Derivative Impact Report

The ImpACT license also requires me to produce a Derivative Impact Report, which is an interesting concept based on data cards. I submitted this report to AI2 via a web form.

  1. Intended Use: What is the intended use of the Derivative?

    A high-level overview for 3 of the 6 Dolma sources.

  2. Intended Users: Who are the intended users of the Derivative?

    Any person interested in the most frequent words in peS2o, Project Gutenberg, or Wikipedia sources for Dolma.

  3. Funding: What is the source of funding for the program, project, or initiative that developed the Derivative?

    No funding source.

  4. Dataset Sources & Modifications: To develop the Data Derivative, what is the source of any data that was added to the original dataset and/or how was any data removed from the original dataset?

    Only data from the peS2o, Project Gutenberg, and Wikipedia sources was used.

  5. Dataset Size: How many examples are included in the Data Derivative overall?

    1007 (top 500 most frequent words from each source)

How did I count words?

I chose the fastest approach I could think of: using bash for case-sensitive string counting after splitting on spaces and newlines.
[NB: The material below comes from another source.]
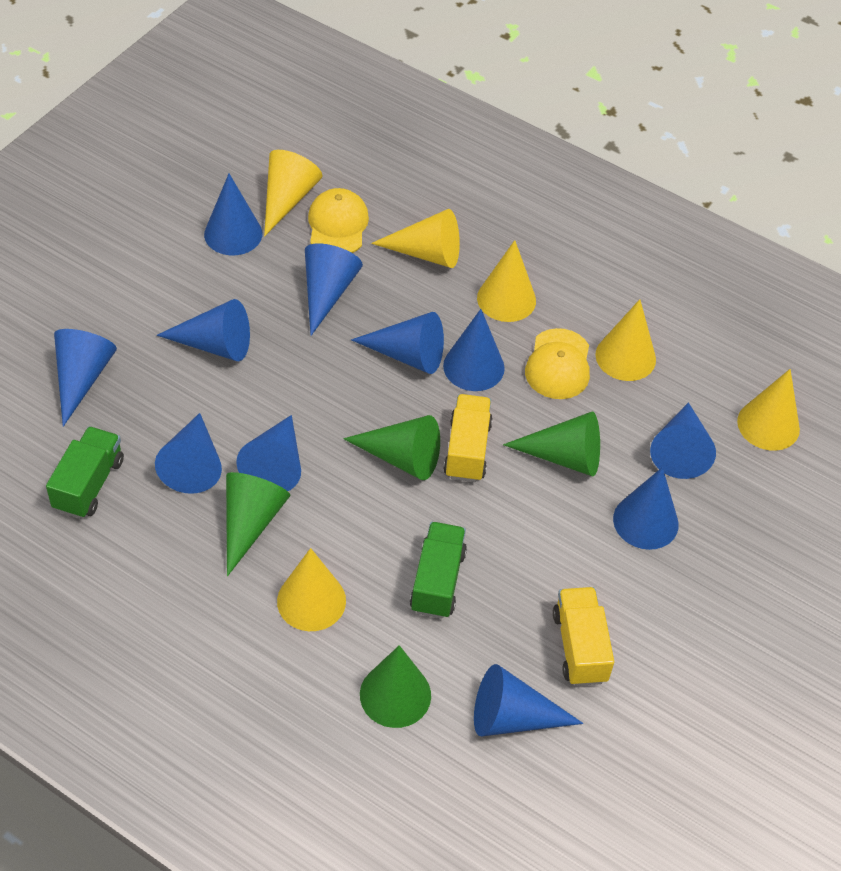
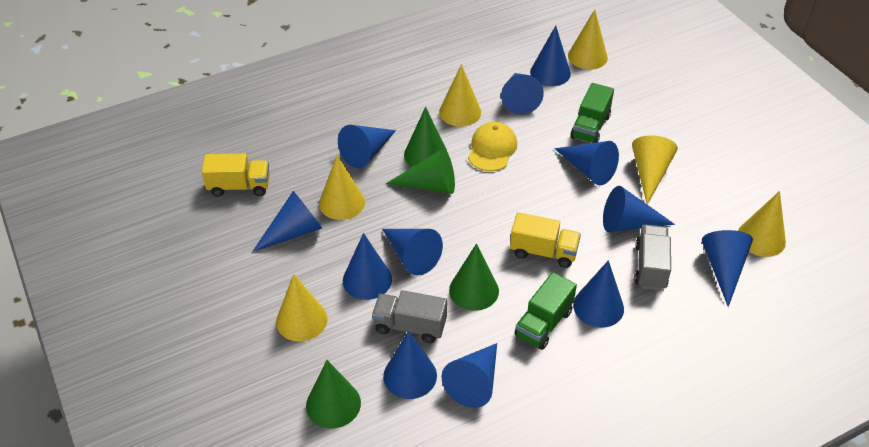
blue cone: [54,329,117,427] [155,413,222,494] [156,299,250,361] [204,174,262,255] [236,415,301,491] [305,244,363,336] [351,312,444,374] [443,309,505,391] [474,664,583,736] [613,467,679,550] [650,402,716,479] = 11 -> [252,191,323,252] [338,125,396,168] [343,233,392,300] [382,229,443,275] [383,330,437,399] [441,343,497,408] [501,73,544,115] [530,26,571,86] [554,141,619,185] [573,260,624,328] [603,186,675,232] [702,230,753,307] = 12
grey truck: none = 0 -> [372,290,447,343] [635,225,671,290] = 2
yellow cap: [308,188,369,253] [525,328,590,399] = 2 -> [468,122,517,171] = 1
Punctuation is removed (via tr -d '[[:punct:]]').

I would not recommend this approach to segmentation or word identification.
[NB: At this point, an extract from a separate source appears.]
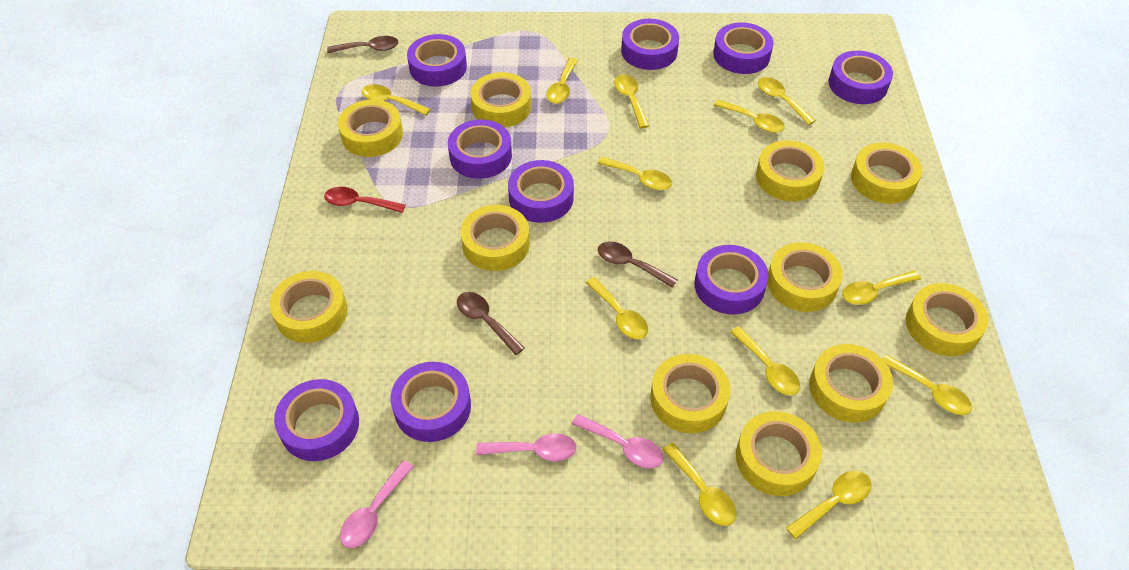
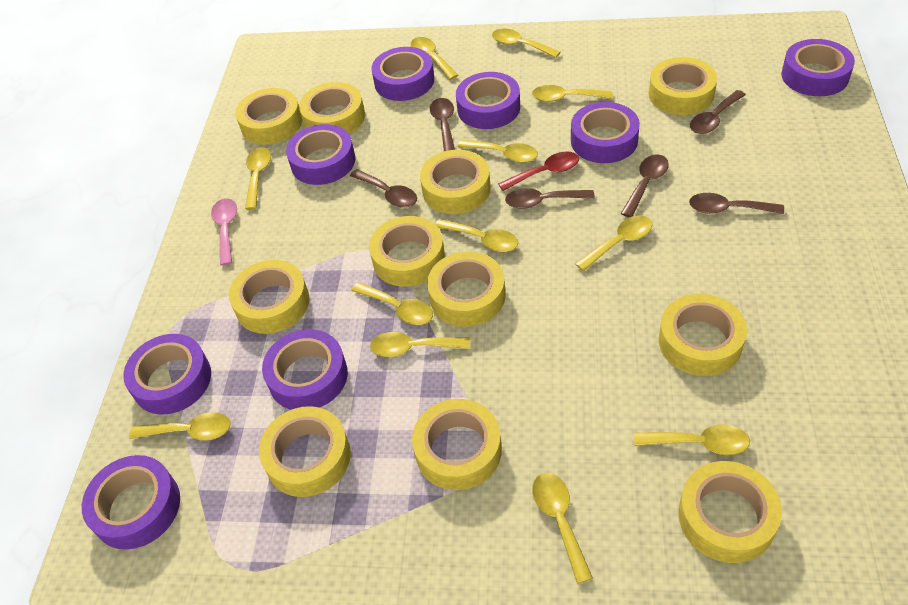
brown spoon: [327,36,398,53] [457,292,525,355] [598,241,678,288] = 3 -> [350,169,417,208] [430,98,455,151] [505,188,595,209] [621,154,669,217] [689,193,784,214] [690,90,746,134] = 6
pink spoon: [340,460,414,548] [476,433,577,461] [572,414,664,468] = 3 -> [211,198,237,266] = 1
purple tape: [274,379,359,461] [391,362,471,442] [407,34,467,87] [448,119,512,179] [508,160,574,223] [621,19,679,70] [695,245,769,315] [713,22,773,74] [829,51,893,104] = 9 -> [82,455,180,550] [123,334,211,415] [262,329,348,410] [286,124,355,185] [371,47,434,101] [456,72,520,129] [571,102,640,163] [781,39,855,96] = 8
You can compare the token counts reported in the Dolma data release to my word counts in the table below. As expected, these word counts are lower as they exclude punctuation and many words are composed of multiple tokens.
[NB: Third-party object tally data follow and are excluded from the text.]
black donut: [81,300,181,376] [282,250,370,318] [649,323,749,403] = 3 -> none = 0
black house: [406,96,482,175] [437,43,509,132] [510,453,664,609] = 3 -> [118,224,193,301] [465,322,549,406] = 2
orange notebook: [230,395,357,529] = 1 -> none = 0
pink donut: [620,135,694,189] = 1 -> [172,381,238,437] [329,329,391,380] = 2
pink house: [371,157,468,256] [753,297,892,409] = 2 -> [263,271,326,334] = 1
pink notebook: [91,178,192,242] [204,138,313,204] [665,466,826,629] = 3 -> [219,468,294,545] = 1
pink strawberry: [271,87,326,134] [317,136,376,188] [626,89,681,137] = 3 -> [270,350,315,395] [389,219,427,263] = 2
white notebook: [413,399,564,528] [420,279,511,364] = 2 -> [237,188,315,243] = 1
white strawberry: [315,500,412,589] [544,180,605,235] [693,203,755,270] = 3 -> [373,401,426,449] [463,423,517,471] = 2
  Source GPT-NeoX Tokens (billions) This word count (billions) Unique words (millions) % Hapaxes
0 peS2o 57 * * 23.2%
1 Project Gutenberg 4.8 3.53 14.3 62.2%
2 Wikipedia 3.6 2.59 12.9 54.7%

*The word counts for the peS2o data are based on a random 500,000 documents (about 1% of the total, sampled using shuf’s reservoir sampling), so we can’t compute full word counts or compare to the reported token counts. (In the sample: 0.97 billion total words with 4.9 million unique words.)

Most Frequent Words

See the markdown table below.

  Word Mean Rank peS2o Rank peS2o P(w) Gutenberg Rank Gutenberg P(w) Wikipedia Rank Wikipedia P(w)
0 the 1 1 0.0590858 1 0.060334 1 0.0625368
1 of 2 2 0.0380566 2 0.0357862 2 0.034112
2 and 3 3 0.0295427 3 0.0303696 3 0.0295959
3 in 4.66667 4 0.0213987 6 0.0171874 4 0.0255978
4 to 4.66667 5 0.0195903 4 0.0257457 5 0.0207556
5 a 5.66667 6 0.0156087 5 0.0195295 6 0.0200714
6 is 9 7 0.0122707 11 0.00810247 9 0.0095068
7 was 9.66667 14 0.00583241 8 0.0104745 7 0.0128642
8 that 10.6667 10 0.00880814 7 0.0110184 15 0.00586098
9 for 11.3333 8 0.00955548 16 0.00705593 10 0.00829891
10 with 12 9 0.00920586 14 0.00753056 13 0.00717199
11 The 12.6667 11 0.00785279 19 0.0054833 8 0.0103172
12 as 12.6667 12 0.00635921 15 0.00714859 11 0.00788162
13 on 16.3333 16 0.00526325 21 0.00538805 12 0.00758886
14 by 16.3333 13 0.00631448 22 0.00527338 14 0.00697149
15 at 20 21 0.003628 23 0.0052012 16 0.00524444
16 be 21 18 0.00495423 18 0.00571736 27 0.00253783
17 from 21.3333 19 0.00433035 28 0.00424531 17 0.00520234
18 were 23.3333 17 0.00499865 31 0.00364787 22 0.00333038
19 it 23.3333 32 0.00214591 13 0.00797386 25 0.00284839

Why did I make this word list?

I made this because I’m a computer science researcher interested in making ML-powered systems useful and accessible. I was primarily motivated by an interest in the ImpACT license, and I wanted to produce a quick Data Derivative. I also think word counts are underrated: a good way to quickly highlight the similarities and differences of the datasets that make up Dolma.

View the code for this blog post and Streamlit app on GitHub, including the full table as a CSV. Shout-outs to gunzip for being outrageously fast.

Under the terms of the license, I must include the following attribution notice: Dolma is licensed under the AI2 ImpACT License for Medium Risk Artifacts, © 2023 The Allen Institute for Artificial Intelligence.